Rabbi Meir Schuster, who spent decades searching out young non-Orthodox (or, sometimes, Modern Orthodox) Jews at places like the Kotel (Western Wall) and trying to get them to sit in on classes at Ohr Somayach, Aish HaTorah, Neve Yerushalayim or other smaller ba'al teshuva (missionary outreach) yeshivas and seminaries passed away today.
Rabbi Meir Schuster was a true believer. In fact, he was the true believer's true believer, a man who was so consumed with his missionary activity that he barely slept and spent almost no time with his own family.
The American born Schuster, who spent decades searching out young non-Orthodox (or, sometimes, Modern Orthodox) Jews at places like the Kotel (Western Wall) and trying to get them to sit in on classes at Ohr Somayach, Aish HaTorah, Neve Yerushalayim or other smaller ba'al teshuva (missionary outreach) yeshivas and seminaries passed away today.
Schuster founded and led the Heritage House youth hostels in Jerusalem's Old City, places where almost any non-Orthodox Jew (and some Modern Orthodox Jews) could stay for free six days a week.
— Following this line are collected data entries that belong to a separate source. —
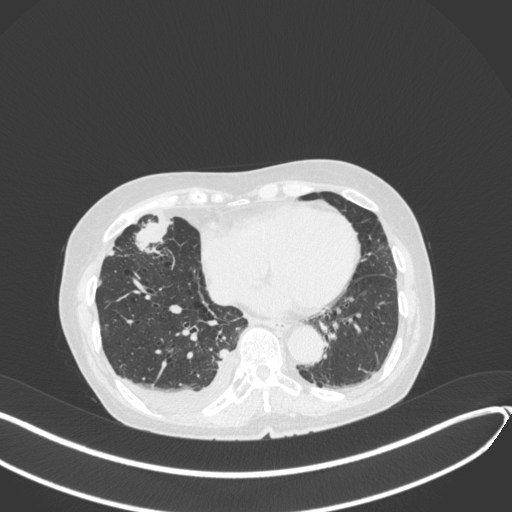
Chest CT, one axial slice; position 128 of 418 along the scan axis; reconstruction kernel B31f; lung window (W 1500 / L -600 HU); 1 mm slice thickness; 512 × 512 image matrix. Patient: female, 75 years. From the clinical record (not read from this slice): clinical TNM (as recorded): T2a N3 M0.
Structures marked on this image (rectangle marked by the reading radiologist):
- lung tumour (recorded histology: adenocarcinoma): box from (x=136, y=214) to (x=176, y=254) px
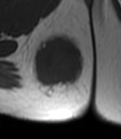
MRI of an extremity soft-tissue mass, one axial slice; slice 19 of 47 in the series (ordered by position); MR volume resampled by the dataset authors to the PET/CT grid (not the native acquisition matrix); 121 × 139 image matrix, field of view 118 × 136 mm. Female patient. Case-level facts recorded for this patient, not image findings: histological type: epithelioid sarcoma; grade: intermediate; site of the primary tumour: right buttock.
Structures marked on this image (expert contour drawn on MRI and transferred to this co-registered scan by the dataset authors):
- gross tumour volume including surrounding oedema: bounding box <29,34,87,106> (left, top, right, bottom; pixels)
- gross tumour volume (mass): <34,39,81,87>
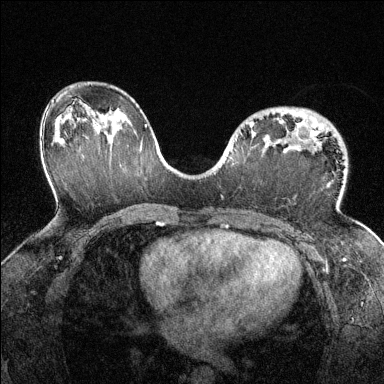
Breast MRI (dynamic contrast-enhanced), one axial slice. Position 84 of 144 along the scan axis. Dynamic contrast-enhanced series, time point 2 of 6 at this slice position (early post-contrast). 1.5 T. TE 1.7 ms, TR 4.6 ms. 1.2 mm slice thickness. 384 × 384 image matrix. Female patient.
Outlined on this slice (semi-automatic segmentation, software-assisted and operator-edited):
- enhancing-tissue mask used for the functional tumour volume (all voxels passing the contrast-enhancement thresholds inside the analysis volume; usually the tumour): bounding box [x1, y1, x2, y2] px = [249, 121, 316, 140]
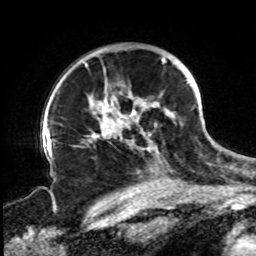
Breast MRI, one axial slice. Position 60 of 72 along the scan axis. Cropped to one breast. Dynamic contrast-enhanced series, time point 2 of 8 at this slice position (early post-contrast). 1.5 T. TE 4.2 ms, TR 7 ms. 2.2 mm slice thickness. 256 × 256 image matrix. Female patient.
Annotated regions visible in this slice (semi-automatically segmented with operator editing):
- enhancing-tissue mask used for the functional tumour volume (all voxels passing the contrast-enhancement thresholds inside the analysis volume; usually the tumour): bounding box (x1, y1, x2, y2) in pixels: (63, 54, 189, 155)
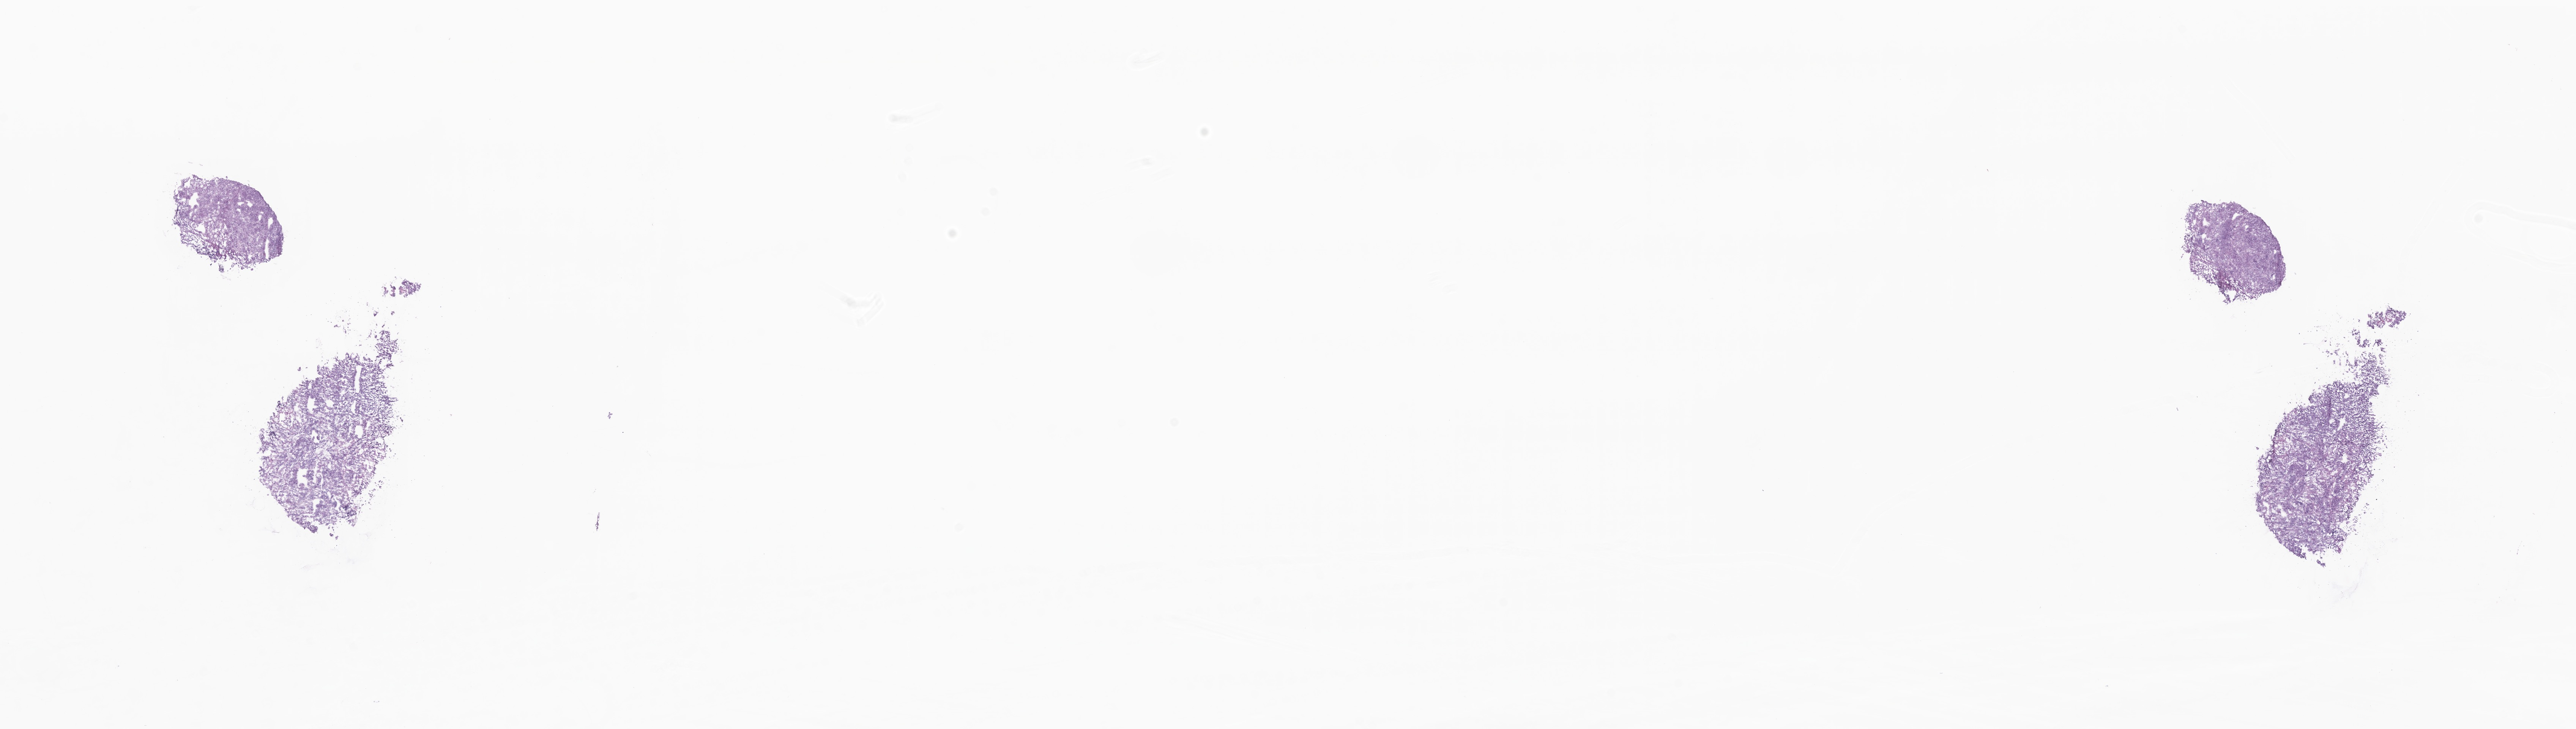
Digitized H&E-stained section, shown as a low-resolution overview of the whole scanned area (about 28.6 x 8.1 mm), frozen section, specimen: primary tumor, site: breast. Female patient; age at initial diagnosis 53 years. Composition of this section per pathologist review: tumor cells 90%, tumor nuclei 90%.
Diagnosis: Infiltrating duct carcinoma, NOS.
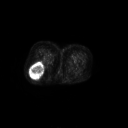
FDG PET of an extremity soft-tissue mass (from a PET/CT study), one axial slice. Slice 37 of 267 in the series (ordered by position). 128 × 128 image matrix, field of view 700 × 700 mm. Female patient, age 70 years. From the clinical record (not read from this slice): histological type: synovial sarcoma; grade: intermediate; site of the primary tumour: right buttock.
Annotated regions visible in this slice (expert contour drawn on MRI and transferred to this co-registered scan by the dataset authors):
- gross tumour volume including surrounding oedema: box from (x=29, y=60) to (x=44, y=78) px
- gross tumour volume (mass): (x=29, y=62)–(x=44, y=78)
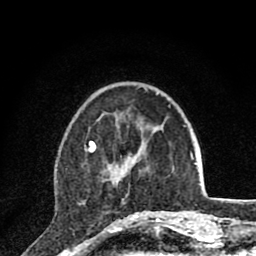
Breast MRI (dynamic contrast-enhanced), one axial slice. Position 28 of 80 along the scan axis. Cropped to one breast. Dynamic contrast-enhanced series, time point 2 of 8 at this slice position (early post-contrast). 1.5 T. TE 2.8 ms, TR 7.1 ms. 2 mm slice thickness. 256 × 256 image matrix, field of view 140 × 140 mm. Female patient.
Annotated regions visible in this slice (semi-automatic segmentation, software-assisted and operator-edited):
- enhancing-tissue mask used for the functional tumour volume (all voxels passing the contrast-enhancement thresholds inside the analysis volume; usually the tumour): bounding box <85,141,166,220> (left, top, right, bottom; pixels)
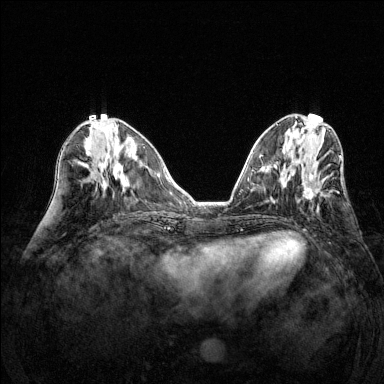
Breast MRI (dynamic contrast-enhanced), one axial slice; slice 56 of 144 in the series (ordered by position); dynamic contrast-enhanced series, time point 2 of 6 at this slice position (early post-contrast); 1.5 T; TE 1.7 ms, TR 4.6 ms; 384 × 384 image matrix, field of view 320 × 320 mm. Female patient.
Structures marked on this image (semi-automatically segmented with operator editing):
- enhancing-tissue mask used for the functional tumour volume (all voxels passing the contrast-enhancement thresholds inside the analysis volume; usually the tumour): bounding box (x1, y1, x2, y2) in pixels: (298, 172, 331, 203)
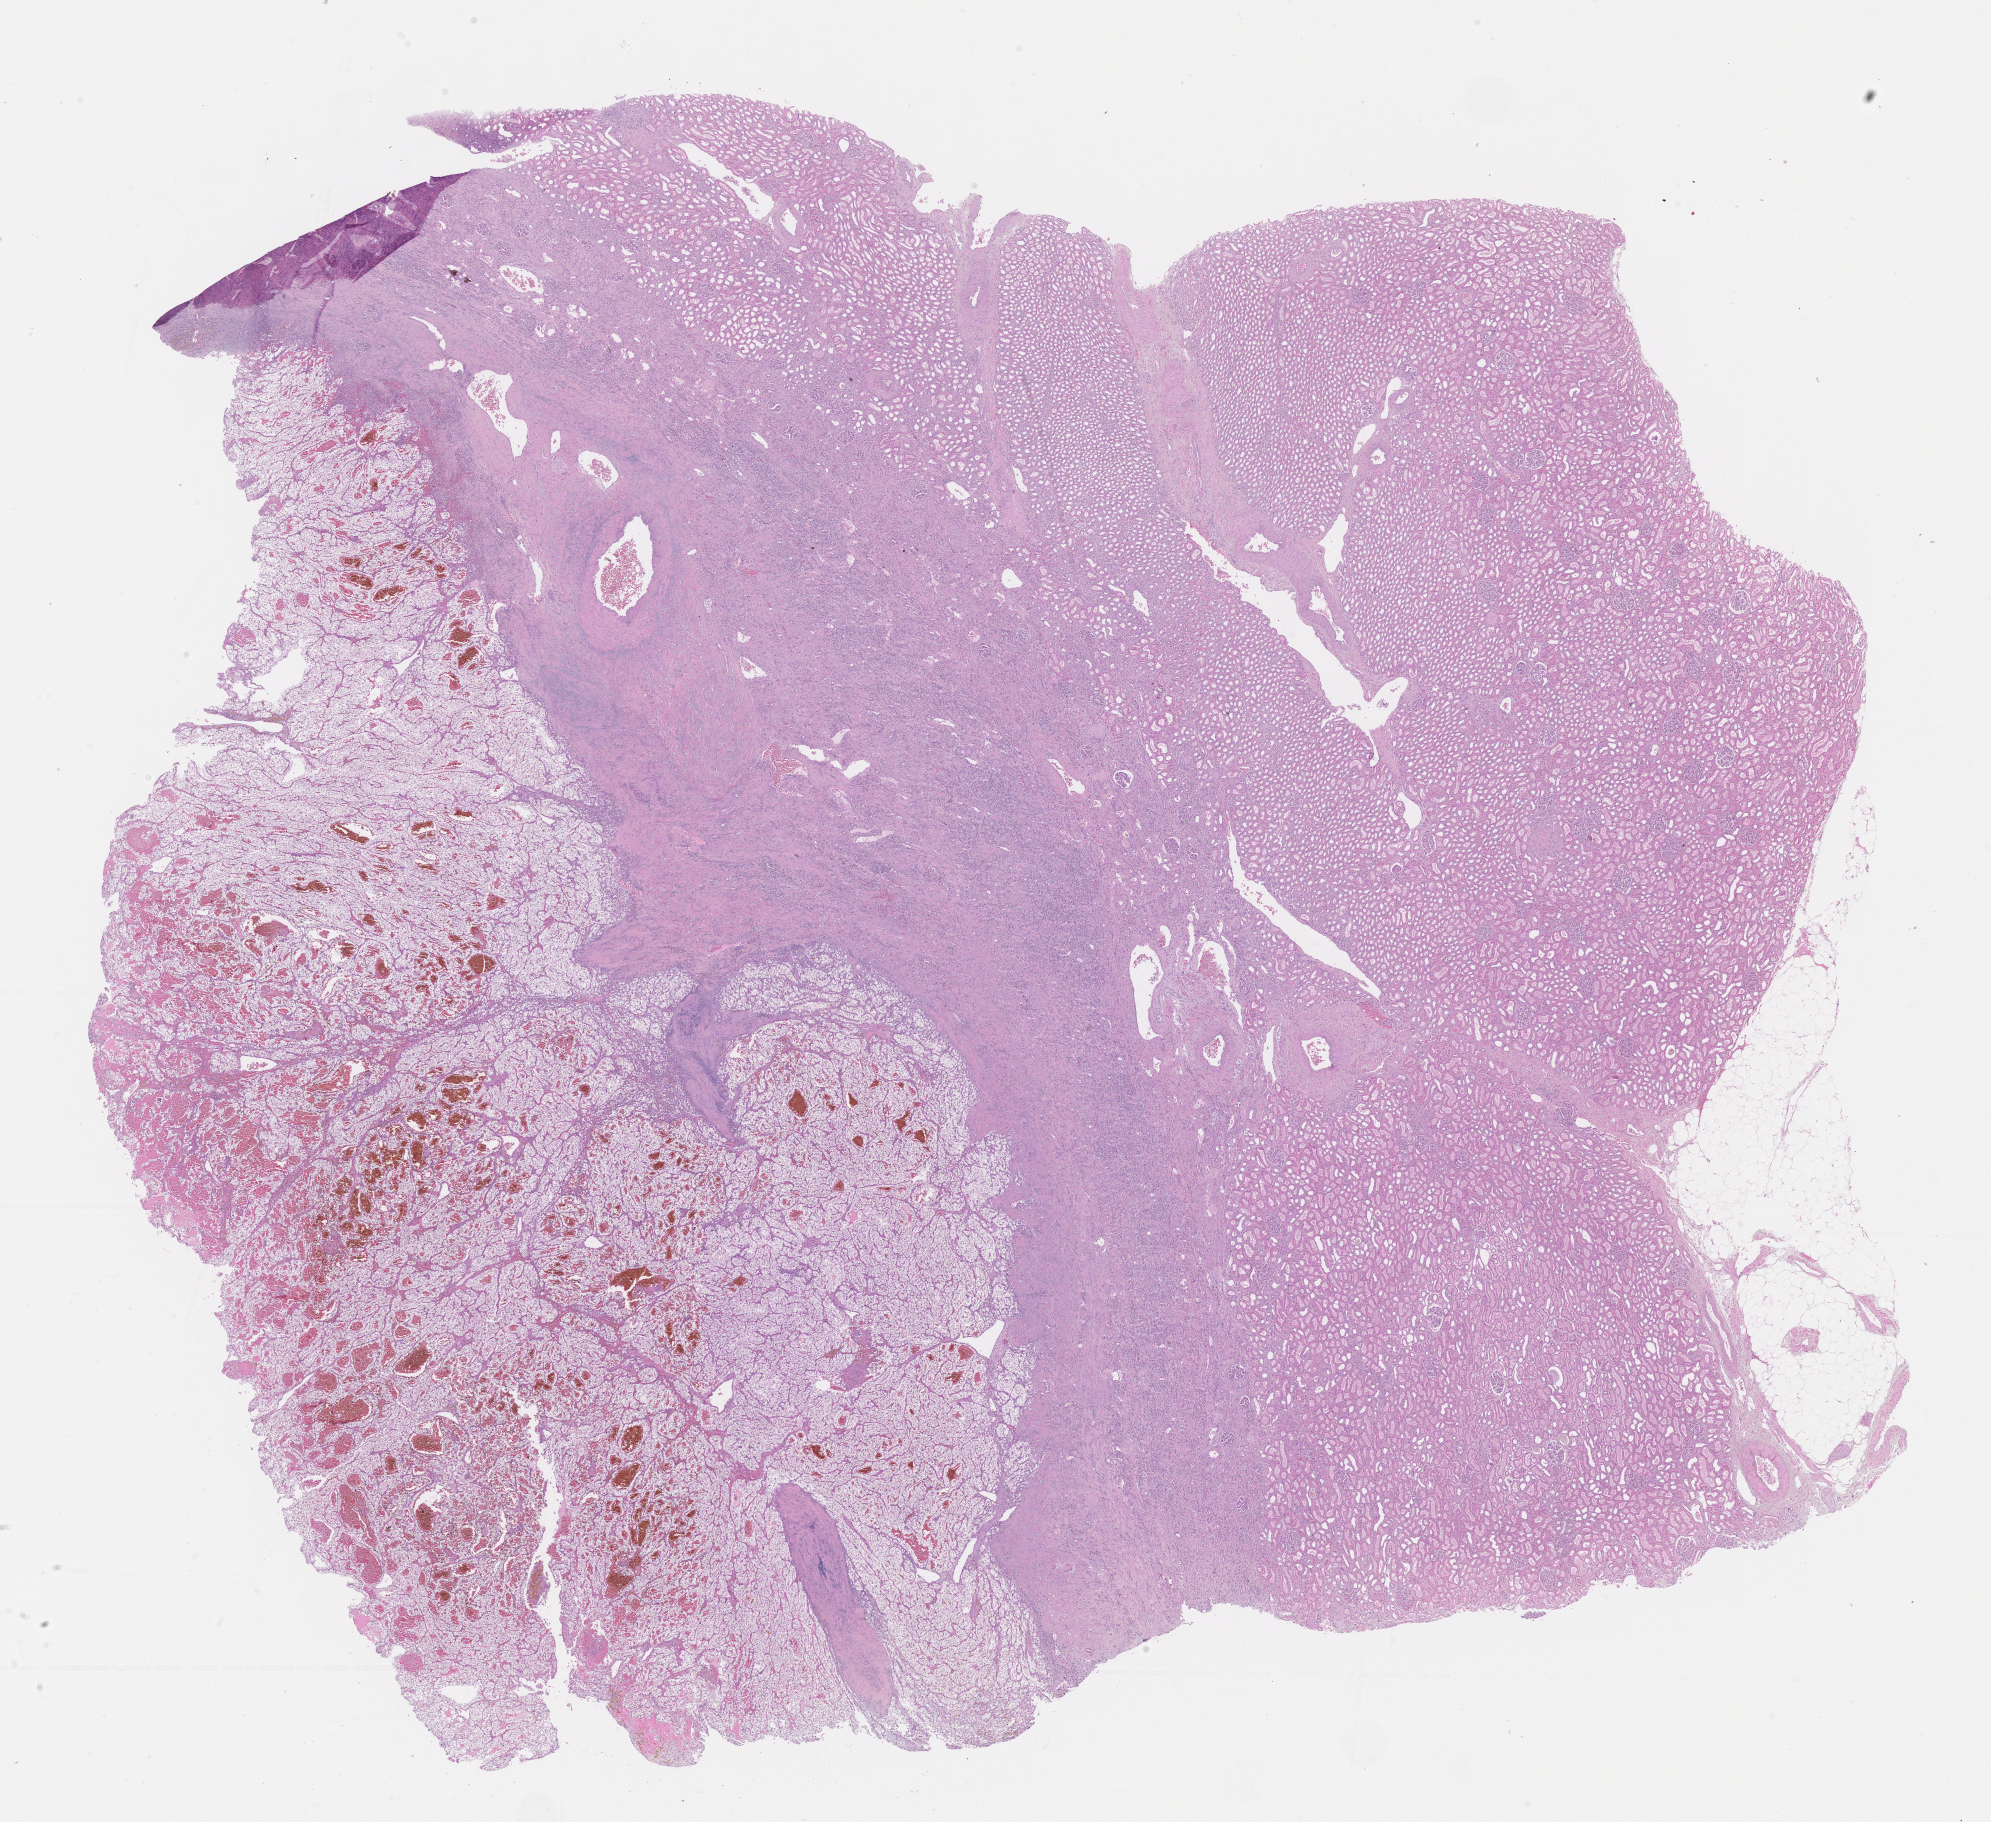
Digitized H&E-stained tissue section (whole slide) — low-resolution overview of the scanned area, about 16.1 x 14.7 mm, formalin-fixed paraffin-embedded (FFPE) diagnostic section, kidney, primary tumour sample. Patient: male, age at initial diagnosis 38 years.
Histologic diagnosis: Clear cell adenocarcinoma, NOS.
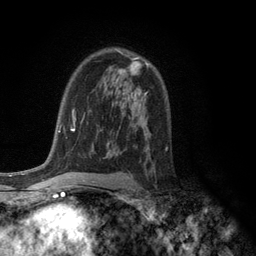
Breast MRI (dynamic contrast-enhanced), one axial slice. Position 78 of 134 along the scan axis. Cropped to one breast. Dynamic contrast-enhanced series, time point 2 of 6 at this slice position (early post-contrast). 3 T. TE 2.8 ms, TR 7.5 ms. 1.2 mm slice thickness. 256 × 256 image matrix. Female patient.
Outlined on this slice (semi-automatically segmented with operator editing):
- enhancing-tissue mask used for the functional tumour volume (all voxels passing the contrast-enhancement thresholds inside the analysis volume; usually the tumour): bounding box [x1, y1, x2, y2] px = [118, 51, 148, 75]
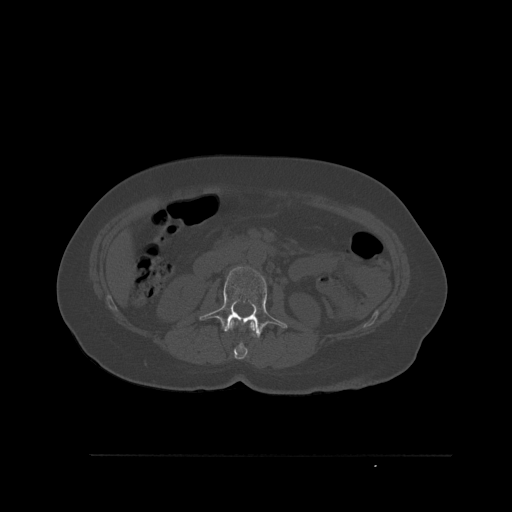
CT including the spine, one axial slice. Slice 248 of 527 in the series (ordered by position). Bone window (W 1800 / L 400 HU). 1.5 mm slice thickness. 512 × 512 image matrix, field of view 470 × 470 mm. Female patient, age 73 years. Case-level facts recorded for this patient, not image findings: primary cancer: breast.
Outlined on this slice (semi-automatic segmentation, software-assisted and operator-edited):
- L1 vertebra: bounding box [x1, y1, x2, y2] px = [229, 320, 256, 359]
- L2 vertebra: [199, 265, 288, 338]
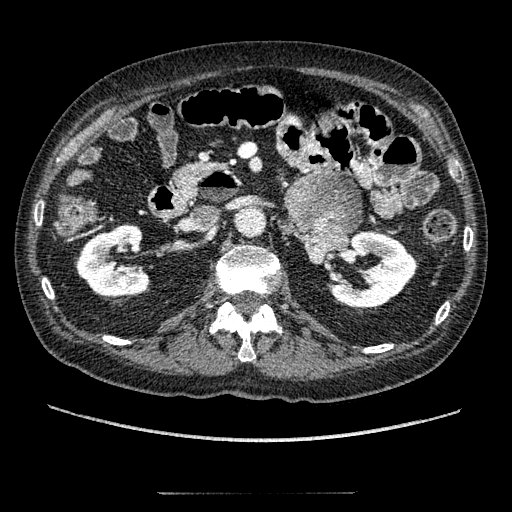
Contrast-enhanced abdominal CT, one axial slice. Position 97 of 274 along the scan axis. Intravenous contrast given. Soft-tissue window (W 400 / L 40 HU). 512 × 512 image matrix, field of view 381 × 381 mm. Male patient, age 69 years. From the clinical record (not read from this slice): diagnosis: adrenocortical carcinoma; tumour side: left adrenal; tumour size at pathology: 6.1 cm; Ki-67 index: 10 %; stage (as recorded): 3.
Structures marked on this image (semi-automatically segmented with operator editing):
- mass: bounding box <285,174,361,263> (left, top, right, bottom; pixels)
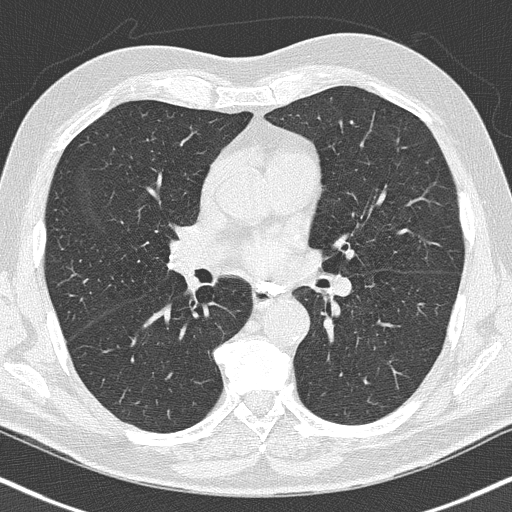
Chest CT (low-dose screening protocol), one axial image, first (baseline) screen, lung window (W 1500 / L -600 HU), 2 mm slice thickness, 120 kVp, slice 86 of 186 in the series. Male participant, aged 66 years at enrolment.
Expert-annotated lung lesion, box from (x=184, y=269) to (x=210, y=298) px. Reader record for this screening exam (exam-level; its link to the box is not recorded): non-calcified nodule or mass ≥4 mm, right upper lobe, 5 × 4 mm, smooth margins. Participant outcome: lung cancer diagnosed 778 days after this screen (after the third annual screen) — squamous cell carcinoma, NOS, right lower lobe, poorly differentiated (G3), stage IIA (AJCC 6th edition), 22 mm at pathology.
The only cost was sitting in on a class or two in the hostel and/or at a local ba'al teshuva yeshiva or seminary. (To stay for Shabbat cost a modest amount of money, but that bought you two home cooked meals with haredi families and a third meal Shabbat afternoon in the hostel.)
Schuster spent so little time with his own family the joke (which really could have been true) was that he came home late one night from "schlepping" non-Orthodox college students at the Kotel and saw a strange young man in his kitchen. "Who are you?" Schuster asked. "Abba, it's me. Dovid, your son," the young man answered. In the days that joke was written, Dovid still lived at home.
I dislike much about what Schuster did with his life because I dislike and oppose kiruv manipulation and the idea that the ends justify the means. They don't.
But Schuster did what he did honestly, in the sense he truly believed in what he did and gave it his all, 24/7, week after week, month after month, year after year. There was no separate public Meir Schuster and private Meir Schuster. There was just one Meir Schuster and he was always on, always working, always thinking of himself last and his own family second to last.
Other people in the kiruv business grow to head large organizations and spend much of their time in their office and fundraising and little, if any, actual time doing kiruv.
Schuster had a large organization but he spent almost no time in its – or in any other – office. (I worked for him for about a year, doing advertising, public relations and serving as the men's hostel's night manager, so I can attest to this personally.) Schuster spent all day (and large parts of many nights) on his feet at the Kotel, on Ben Yehuda Street, or wherever young non-Orthodox English speaking Jews were likely to be. When he found these "kids" (as they were known in the business), he didn't pretend to be one of them. He wore his dusty black hat and his dark (pinstripped, if I recall) suit. He was always a rabbi, even when and where being a rabbi was not cool.
The people Schuster hired to run his organization couldn't keep it up after Schuster fell ill with Lewy Body Dementia, and the organization crumbled. Maybe that's becuase for most of them, kiruv was a job first and foremost. They weren't true believers, they were technocrats, and without the often naive and trusting Schuster, they couldn't survive as an organization.
Haredi kiruv is a bad thing. But among its practitioners, Meir Schuster was both a pioneer and (basic kiruv manipulations aside) an upright man, a person who truly believed with all his heart and soul in what he was doing and how he was doing it.
If I had to sum up Schuster's life in a brief sentence I would say this: Meir Schuster wanted Jews to be Jews and he wanted all Jews to study Torah and do mitzvot; for him, beyond this there really was nothing else.
This isn't good and it may not even have been sane.
But among the thousands of kiruv practitioners, Schuster was the real deal. In fact, he might have been the only one.